Another advantage is that Fabco-Air can feed that data to a FANUC controller integrated with the machines to automatically do tool offsets and adjust for tool wear while no one’s around.
If the potential for reaping benefits has been boosted by IT/OT technology, Cradduck reckons Fabco-Air is still on the learning curve when it comes to applying it. “Go back 15 years or so to when we started; the level of technology that we had were auto dialers on each of our machines,” he said. “If there was an error code and the machine would shut down during the night, the poor receiving person would receive an error code, wake up in the middle of the night and come in and turn these machines on. You talk about miserable, right?”
Those times have passed. Cradduck’s team, which has an average employee tenure of 25 years, is now collecting data in real time. “It’s doing a lot of things for us,” he said.
Primary operators at the machining centers have an app on their phones. When they’re offsite, they can watch their dashboard and know enough about what’s going on to make a decision. They may then consider whether it is it worth going back into work and correcting the problem.
“There are a number of factors that go into that,” said Cradduck. “It may be that the part they’re running is getting near the end of the spool, or the machine could only run two more hours. I’m not going to go into work for that. Or, it may be serious.”
If employee engagement is one consideration, building out capabilities is another. “The technology is also tying in very nicely with our total predictive maintenance program,” said Cradduck. “We’re now linking this technology with our software package. Where we see that going is that if there is a lights-out error, it feeds into that software package and sends a notification to our maintenance crew. They can make those same kinds of decisions.”
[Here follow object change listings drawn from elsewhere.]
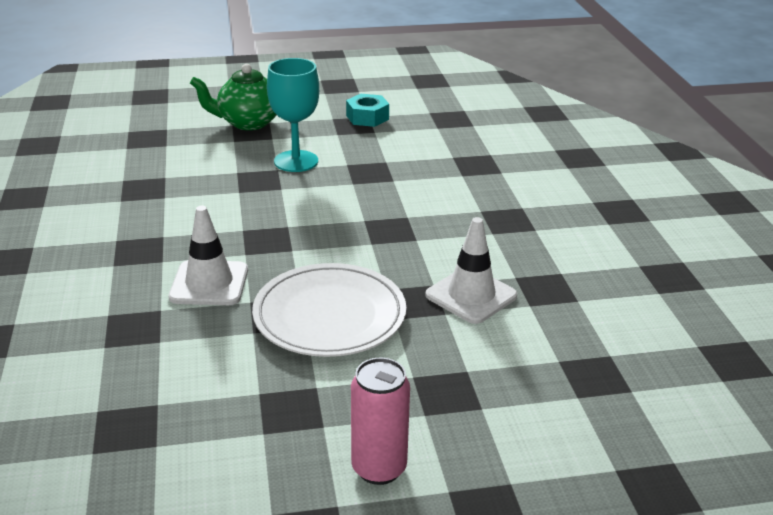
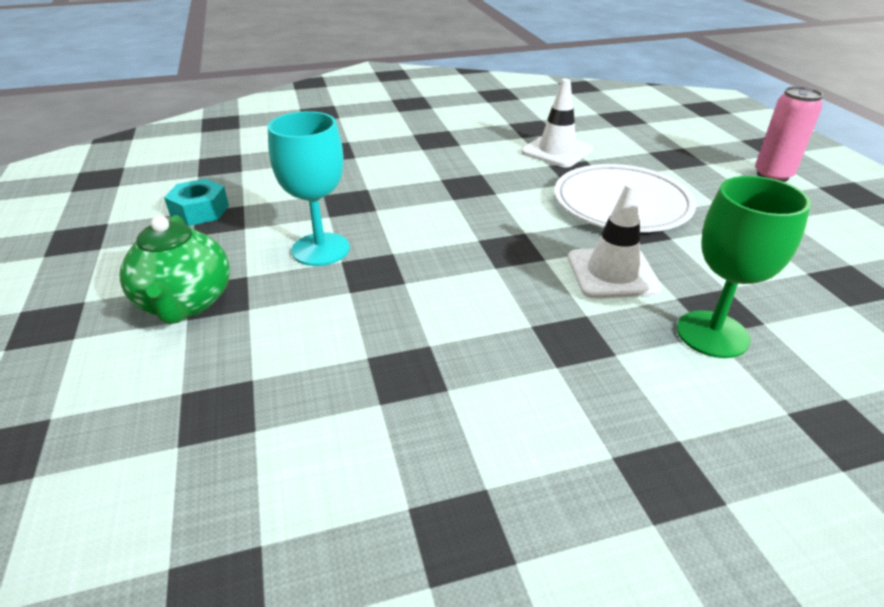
camera: 95 degrees left, 5 degrees up
(107, 314) = (712, 334): none -> green goblet

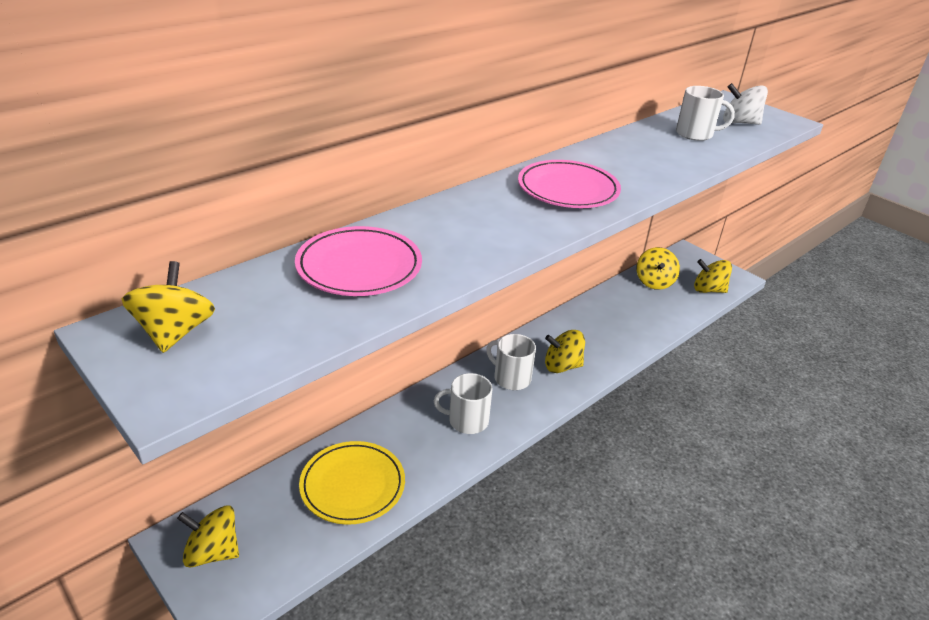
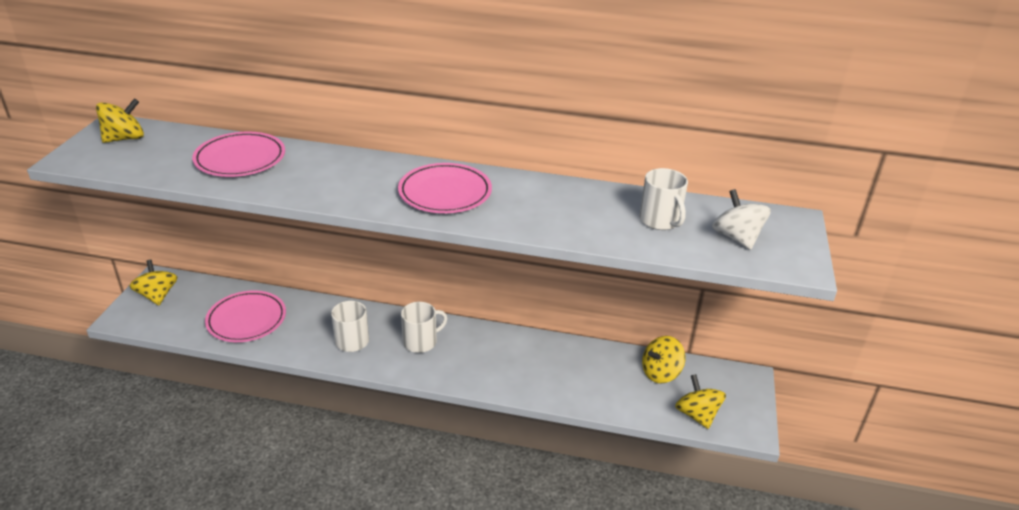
camera: 55 degrees right, 0 degrees up
(352, 485) = (246, 320): yellow plate -> pink plate
(511, 378) = (421, 342): white mug -> white mug turned 60 degrees clockwise
(562, 366) = (464, 362): yellow spinning top -> none

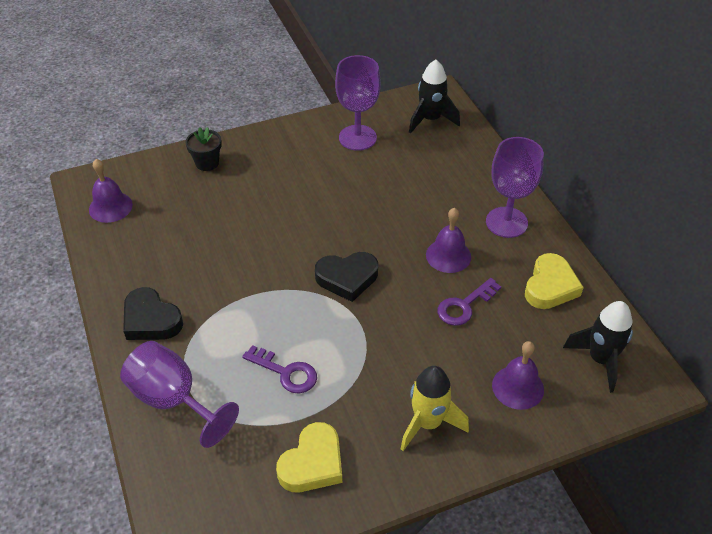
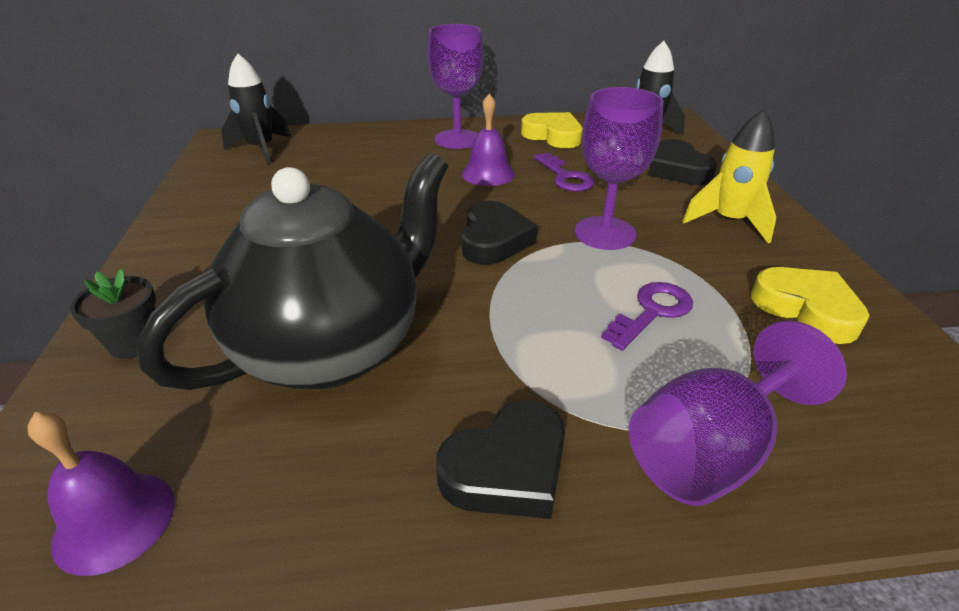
camera: 75 degrees left, 10 degrees down
(219, 234) = (333, 348): none -> black teapot
(357, 138) = (239, 196): purple goblet -> purple goblet (605, 233)
(518, 387) = (677, 169): purple bell -> black heart

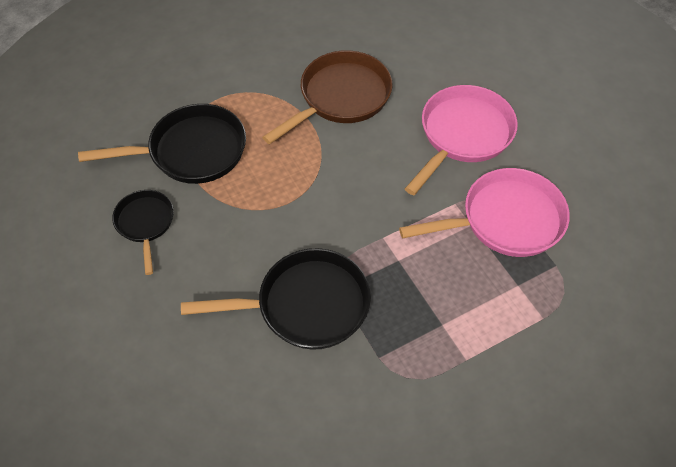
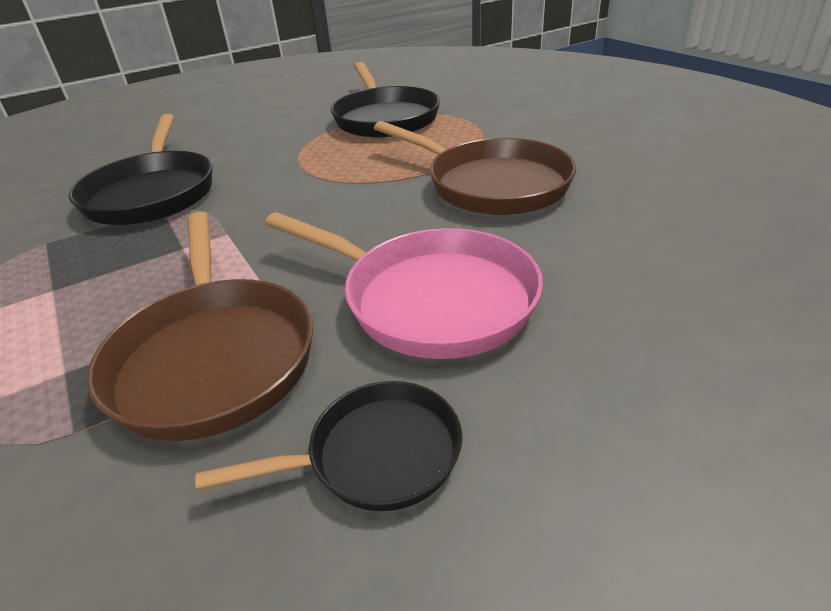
camera: 90 degrees right, 20 degrees down
(145, 223) = (293, 113): black pan -> black pan (375, 455)
(505, 220) = (213, 356): pink pan -> brown pan

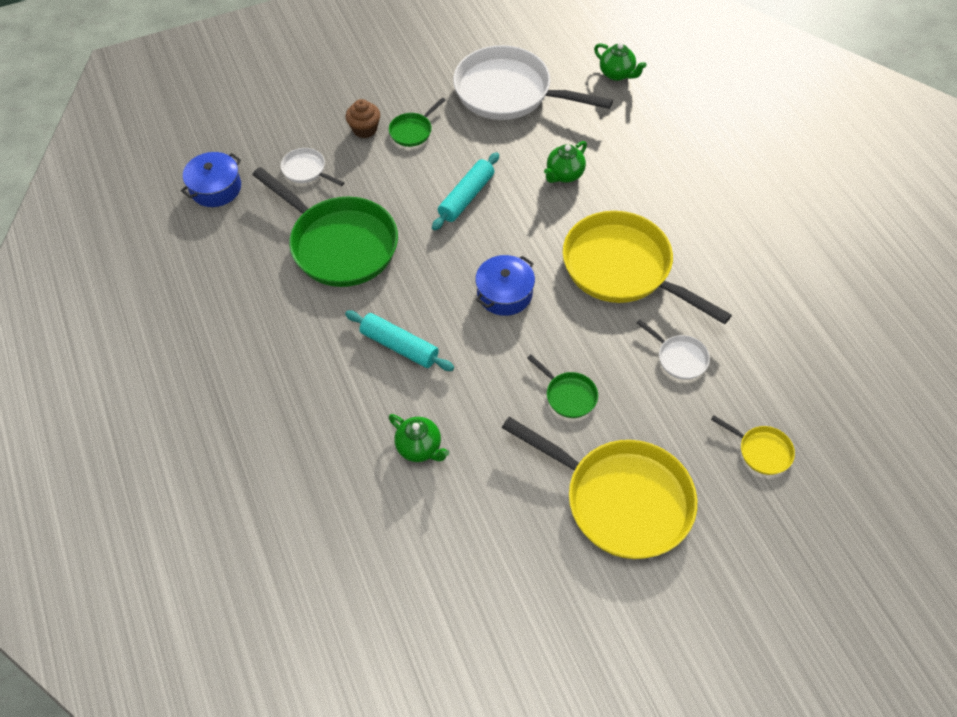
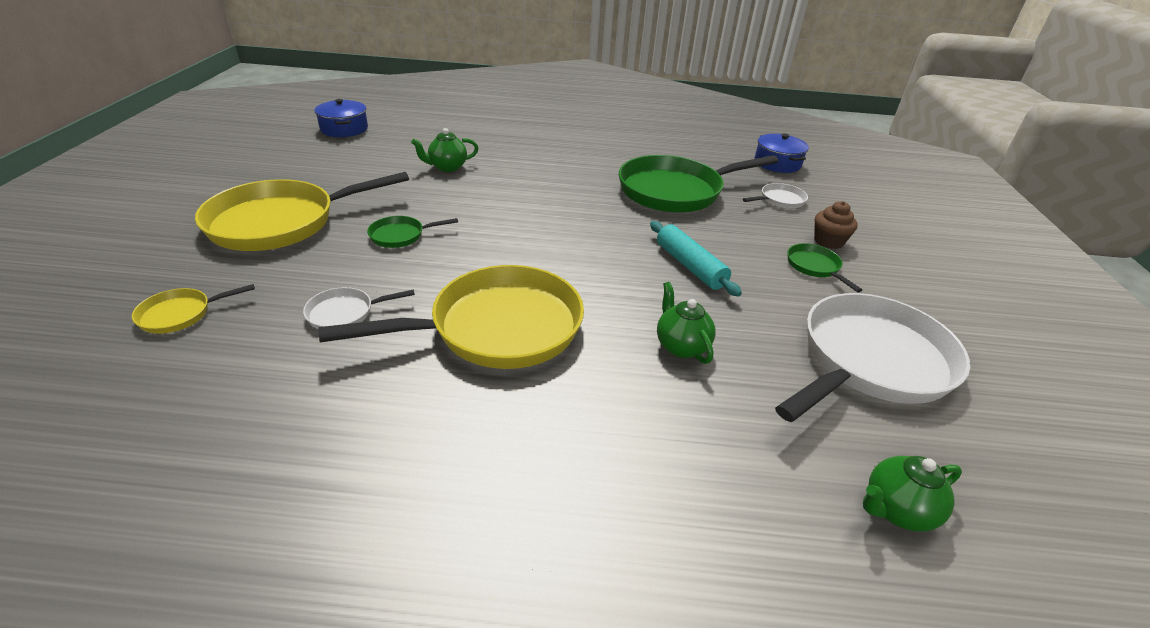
camera: 115 degrees right, 20 degrees down
(399, 346) = (543, 185): turquoise rolling pin -> none
(504, 293) = (544, 244): blue pot -> blue pot (344, 129)

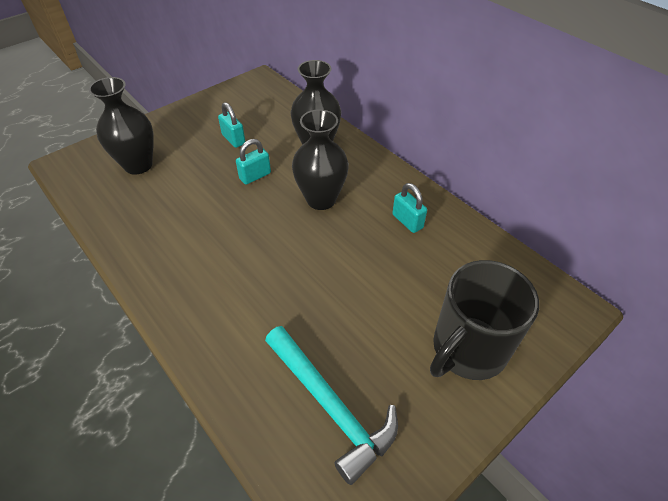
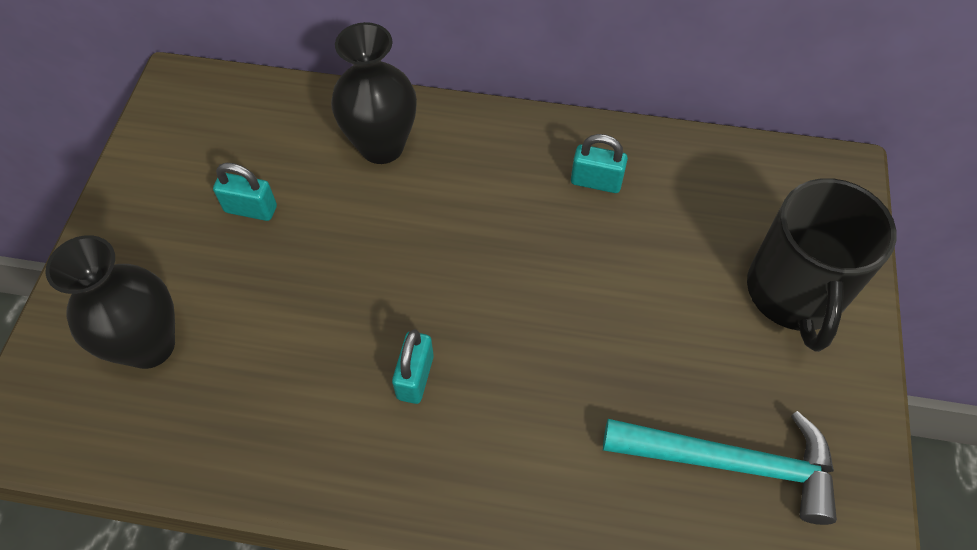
camera: 40 degrees left, 10 degrees up
(255, 176) = (345, 245): turquoise padlock -> turquoise padlock (415, 377)
(321, 199) = (467, 221): black vase -> none

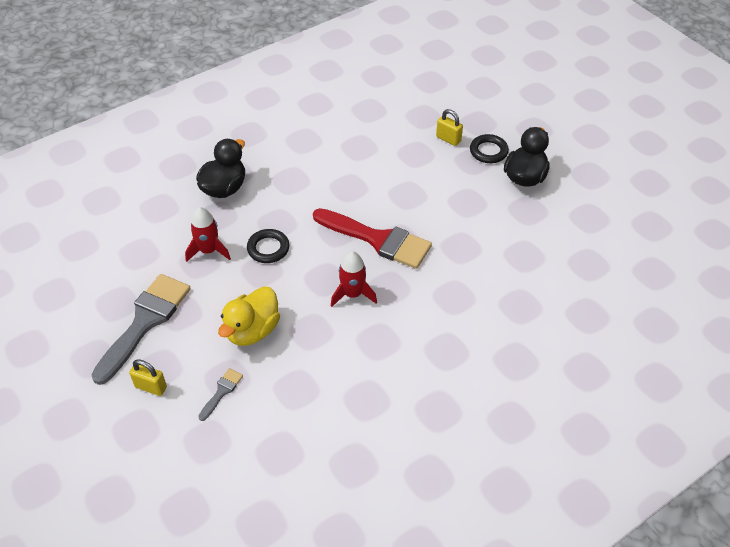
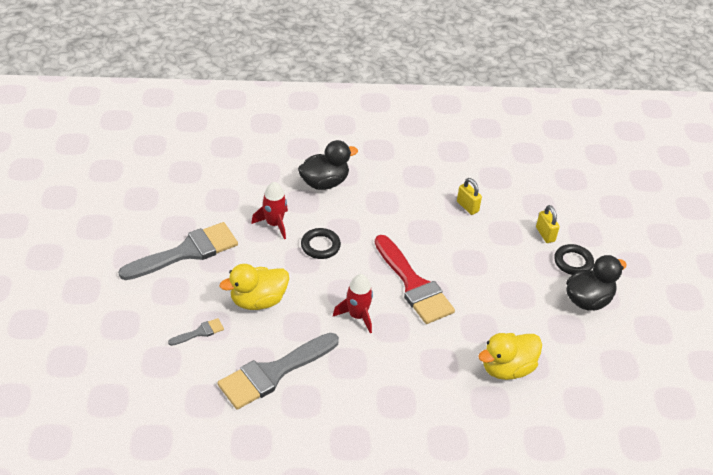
camera: 30 degrees right, 5 degrees down
(151, 387) = (154, 300): yellow padlock -> yellow padlock (467, 207)
(321, 389) = (273, 373): none -> grey brush
(510, 270) = (507, 368): none -> yellow duck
Advancing beyond that, Cradduck envisions the suite of technology will generate enough information to provide a diagnostic map to the maintenance crew. “Let’s say they do have to come in after hours, they will already have a diagnostic plan when they come in. They’ve got that technology in front of them.”
Iterative Processes Have Payoffs
Most companies tend to think of lights out as going from where they are today to no lights and no people. The reality is closer to Cradduck’s experience—a journey, said Perez, who joined Cradduck as a panelist on the lights-out webinar. “For the most part, you’re going to automate what you can and adjust what can be justified now. And it’ll be an iterative process.”
A logical next step would be to consider technologies that were not available off the shelf years ago but can now be installed to provide feedback from machines, and can re-adjust or calibrate automatically based on the current operation. For instance, sensor technologies can be used to inspect whether enough material was taken off during machining of a part, Perez said.
Festo, Fabco-Air's parent company, is aggressively moving to lean, synchronous manufacturing in all of its facilities, according to Cradduck. “And as we do that, we’ll probably start to implement more and more cobots, especially in assembly operations where we’re doing ‘hand-offs.’ It continues to drive efficiency.”
A general trend Perez has noticed with lights-out technology is that companies are developing off-the-shelf, standard solutions over time. The next iteration of Fabco-Air’s journey, he estimated, may require some customization. “To be able to say, ‘This went wrong. I need to show this maintenance diagram. But I need to take [a different] maintenance diagram and turn it into software code to automatically tell the machine to do something,’ hasn’t been done yet,” Perez pointed out.
But among the new technologies available today, it is reasonable to expect the industry to launch such solutions in the coming years, said Perez. “Could we implement that? Yes. Would it take money and time and coders today? Yes. But it could be part of the journey, and maybe Fabco-Air will be the trailblazer.”